Counselor: Well, Bob, that is why we’re here – to get personal.
Bob: I really want to quit my GU habit, but my wife won’t let me.
Counselor: Uh … why is that, Bob?
Bob: You see, these GU-packets work better than my Viagra prescription!
Counselor: Uh …
Bob: I couldn’t believe it at first, but I’m telling you people, this stuff really works!
Jack: Excuse me, about my earlier comment –
Counselor: Bob, I think that’s enough!
Bob: When I increased my mileage, I started to lose interest in my wife. Let’s just say my “performance” deteriorated.
Counselor: Bob! Too much information!
Bob: So, I started using Viagra, but that only worked occasionally.
Counselor: Good grief Bob! I’m not that kind of a counselor!
Bob: Then I tried some relaxation techniques that I learned in my Yoga class — but that didn’t work either.
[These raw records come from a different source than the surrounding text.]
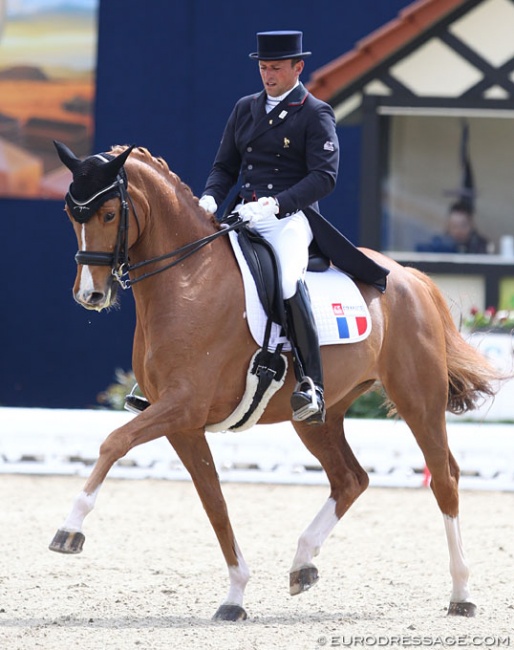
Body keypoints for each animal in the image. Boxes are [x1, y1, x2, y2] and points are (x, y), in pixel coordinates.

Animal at [51, 142, 500, 616]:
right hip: (319, 417)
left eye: (109, 214)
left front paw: (70, 529)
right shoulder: (183, 425)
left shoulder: (183, 406)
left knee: (444, 478)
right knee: (351, 478)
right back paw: (303, 563)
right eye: (71, 214)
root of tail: (409, 275)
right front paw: (235, 595)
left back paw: (461, 593)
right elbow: (214, 502)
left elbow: (113, 442)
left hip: (418, 400)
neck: (188, 280)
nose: (90, 295)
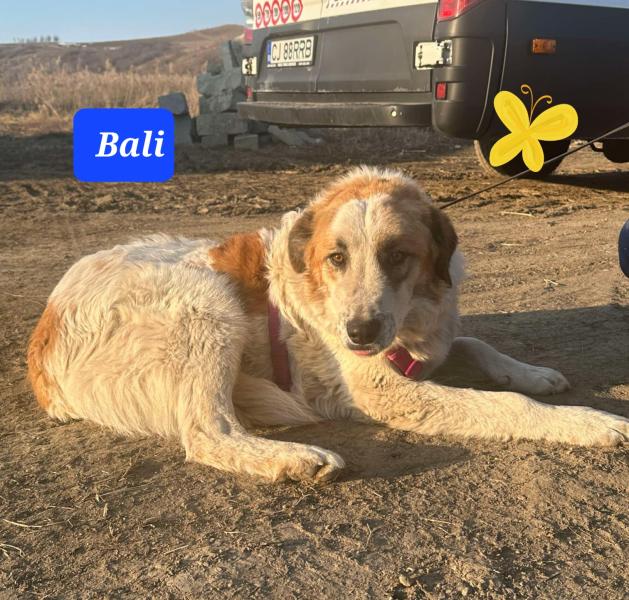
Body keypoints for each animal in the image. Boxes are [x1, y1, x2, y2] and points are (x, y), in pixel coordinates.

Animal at [28, 167, 629, 482]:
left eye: (397, 256)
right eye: (335, 259)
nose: (357, 335)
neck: (413, 316)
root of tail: (42, 336)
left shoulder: (430, 342)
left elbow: (474, 341)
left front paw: (531, 372)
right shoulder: (385, 389)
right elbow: (507, 404)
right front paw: (590, 422)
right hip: (209, 302)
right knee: (206, 433)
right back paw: (296, 459)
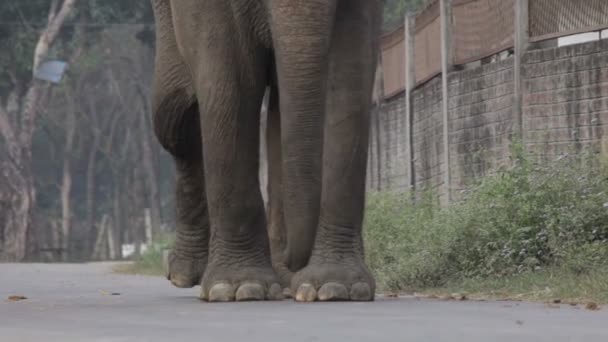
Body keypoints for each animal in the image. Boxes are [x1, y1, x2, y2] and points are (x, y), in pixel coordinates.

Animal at [150, 0, 382, 300]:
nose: (294, 262)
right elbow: (231, 72)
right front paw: (239, 288)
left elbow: (352, 65)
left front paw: (338, 287)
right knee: (177, 111)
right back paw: (186, 274)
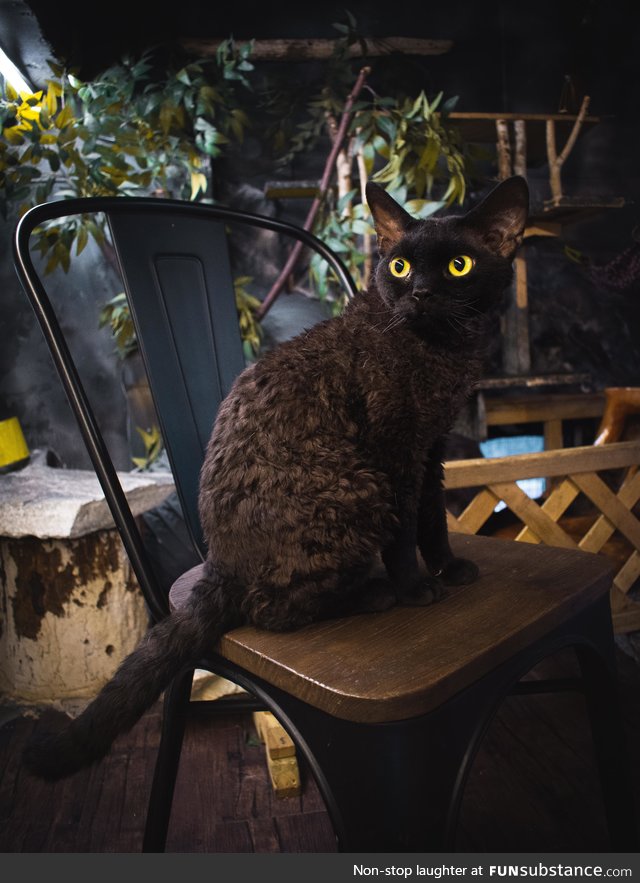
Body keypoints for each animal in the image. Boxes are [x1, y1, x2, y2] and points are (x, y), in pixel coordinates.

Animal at [22, 173, 528, 780]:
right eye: (400, 266)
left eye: (458, 266)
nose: (420, 294)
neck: (440, 349)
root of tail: (218, 562)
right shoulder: (397, 451)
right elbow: (407, 533)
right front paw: (416, 587)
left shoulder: (432, 448)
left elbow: (433, 520)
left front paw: (450, 568)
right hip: (361, 490)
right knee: (271, 610)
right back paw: (375, 594)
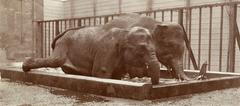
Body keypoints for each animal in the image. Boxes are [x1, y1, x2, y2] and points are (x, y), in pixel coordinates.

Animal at [22, 26, 161, 84]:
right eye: (142, 49)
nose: (153, 85)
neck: (125, 32)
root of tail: (62, 34)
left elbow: (116, 76)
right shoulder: (107, 50)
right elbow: (101, 73)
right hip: (63, 45)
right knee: (55, 60)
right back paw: (25, 65)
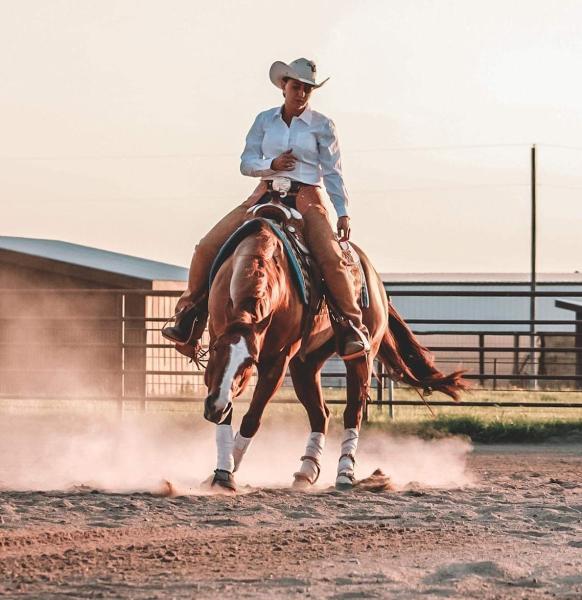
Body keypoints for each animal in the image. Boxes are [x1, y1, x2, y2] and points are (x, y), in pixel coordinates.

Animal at [201, 218, 466, 490]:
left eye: (250, 361)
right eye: (215, 348)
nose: (215, 406)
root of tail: (376, 281)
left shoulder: (277, 361)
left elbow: (252, 419)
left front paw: (227, 472)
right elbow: (227, 416)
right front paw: (222, 472)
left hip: (360, 357)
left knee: (353, 412)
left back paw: (345, 473)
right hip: (306, 364)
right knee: (321, 415)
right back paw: (306, 471)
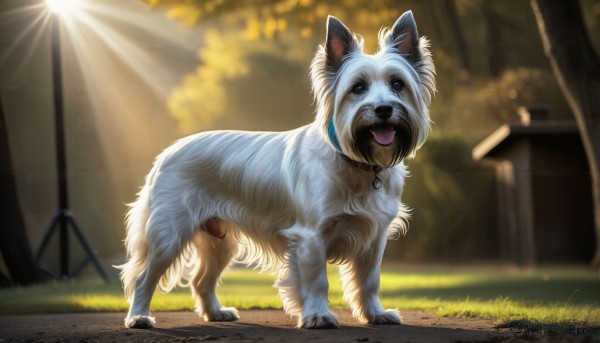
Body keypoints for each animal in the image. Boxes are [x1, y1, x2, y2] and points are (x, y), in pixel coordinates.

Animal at [118, 11, 436, 330]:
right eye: (358, 88)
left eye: (397, 84)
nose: (383, 109)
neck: (357, 163)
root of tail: (166, 153)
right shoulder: (310, 237)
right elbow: (317, 281)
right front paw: (318, 315)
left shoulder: (374, 237)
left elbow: (369, 281)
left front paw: (375, 314)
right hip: (169, 234)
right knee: (143, 278)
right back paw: (139, 316)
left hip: (219, 239)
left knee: (201, 280)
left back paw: (215, 312)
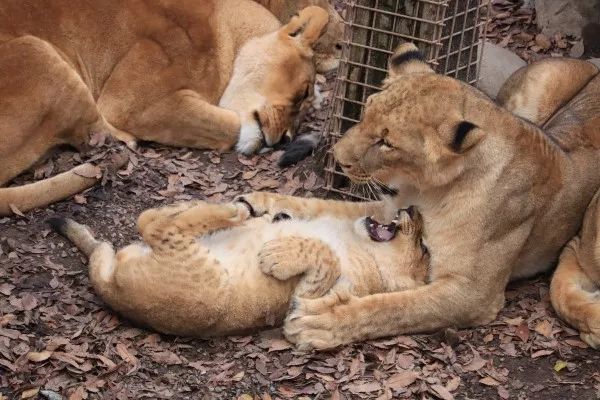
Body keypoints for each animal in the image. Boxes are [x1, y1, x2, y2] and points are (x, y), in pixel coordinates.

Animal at [49, 200, 428, 338]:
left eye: (423, 247)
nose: (412, 208)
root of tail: (114, 293)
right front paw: (276, 218)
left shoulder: (303, 304)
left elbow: (326, 258)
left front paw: (274, 255)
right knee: (147, 221)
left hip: (195, 267)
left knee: (153, 224)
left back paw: (233, 210)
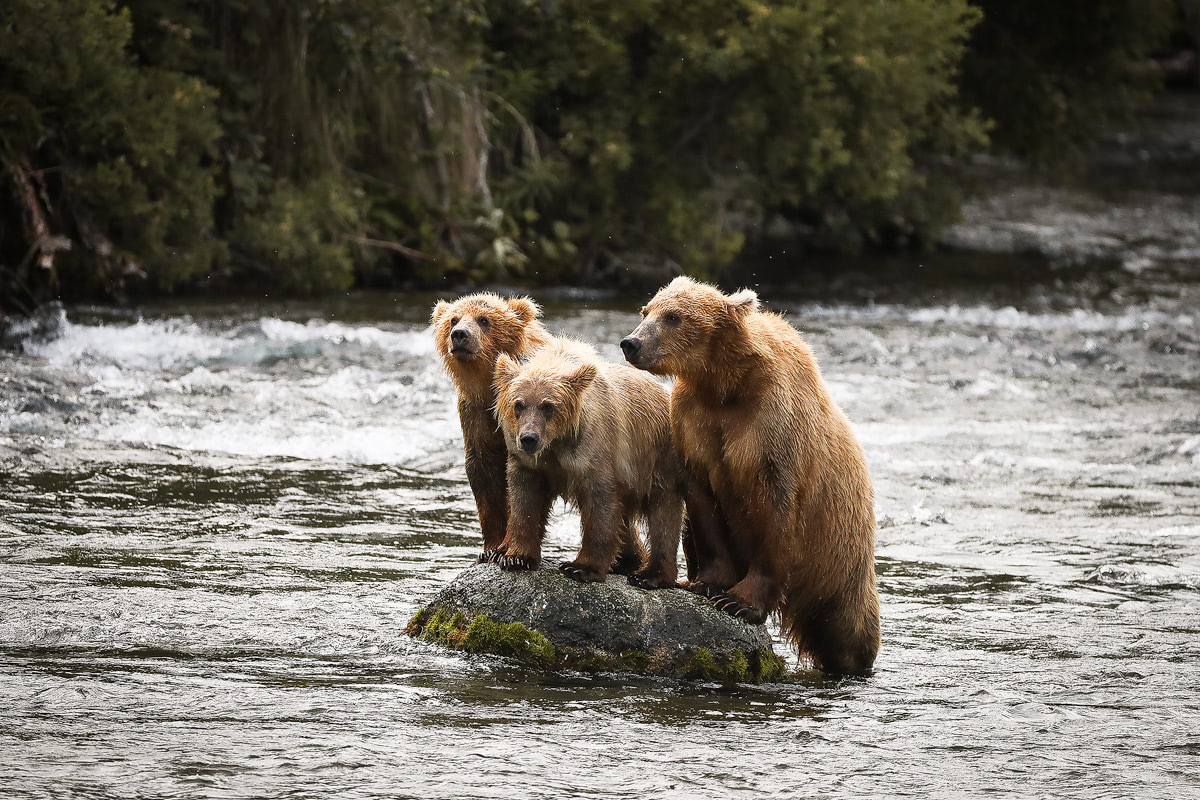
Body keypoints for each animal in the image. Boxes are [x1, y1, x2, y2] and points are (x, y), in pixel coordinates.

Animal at [432, 291, 552, 561]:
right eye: (453, 319)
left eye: (484, 319)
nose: (460, 334)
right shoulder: (475, 413)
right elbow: (483, 472)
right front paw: (490, 549)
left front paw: (512, 552)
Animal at [492, 340, 686, 587]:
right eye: (519, 404)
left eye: (548, 406)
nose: (529, 438)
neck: (557, 440)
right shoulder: (528, 462)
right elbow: (524, 499)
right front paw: (516, 557)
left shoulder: (593, 449)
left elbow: (600, 503)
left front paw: (580, 567)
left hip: (658, 458)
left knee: (664, 513)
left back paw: (650, 575)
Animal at [624, 278, 878, 671]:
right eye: (646, 310)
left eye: (674, 316)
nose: (631, 343)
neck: (724, 385)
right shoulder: (693, 425)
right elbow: (704, 508)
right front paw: (707, 584)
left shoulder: (772, 430)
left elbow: (774, 518)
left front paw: (740, 602)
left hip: (841, 554)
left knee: (848, 626)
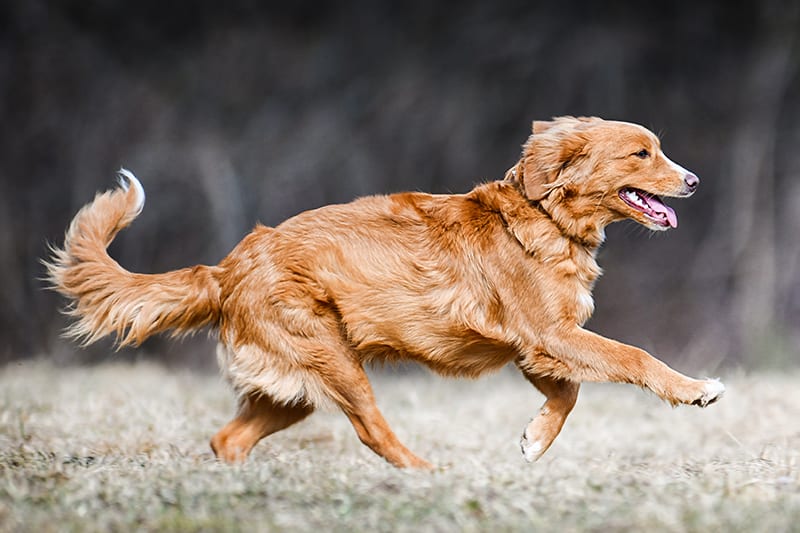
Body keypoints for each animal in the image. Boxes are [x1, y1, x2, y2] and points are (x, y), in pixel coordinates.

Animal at [48, 115, 724, 466]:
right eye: (642, 153)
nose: (695, 180)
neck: (546, 215)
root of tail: (227, 267)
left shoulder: (535, 349)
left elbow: (569, 396)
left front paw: (534, 440)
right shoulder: (550, 336)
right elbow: (633, 357)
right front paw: (694, 389)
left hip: (290, 393)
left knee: (226, 438)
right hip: (335, 364)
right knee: (374, 432)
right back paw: (427, 475)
Counselor: Bob!?!? I’m begging you -“
Bob: But when I tried GU-packets I finally got results. My wife has been so grateful that she keeps putting GU-packets in my sack lunch daily.
Counselor: Bob !!!!
Bob: I’m sorry. I am so ashamed.
Counselor: Yes, well, we do have another guest and his name is Jack.
Everyone: Hello, Jack.
Counselor: Now, Jack, you’ve admitted having the same problems that Bob has?
Jack: Uh … not exactly.
Counselor: Well to me it sounds like you are in denial. (Group murmurs agreement)
Jack: What!?!? Are you kidding me?
Bob: Yeah, Jack, it really helps to share your feelings with the group –
Jack: Shut up, Bob! I’m telling you, I don’t have that problem!
Counselor: I know it’s difficult but you really need to open-up.
Jack: I think there’s been some mistake.
Counselor: What kind of mistake?
Jack: I’m not even a runner!
Counselor: Oh really? Then why are you here?
Jack: I just came in to use the bathroom!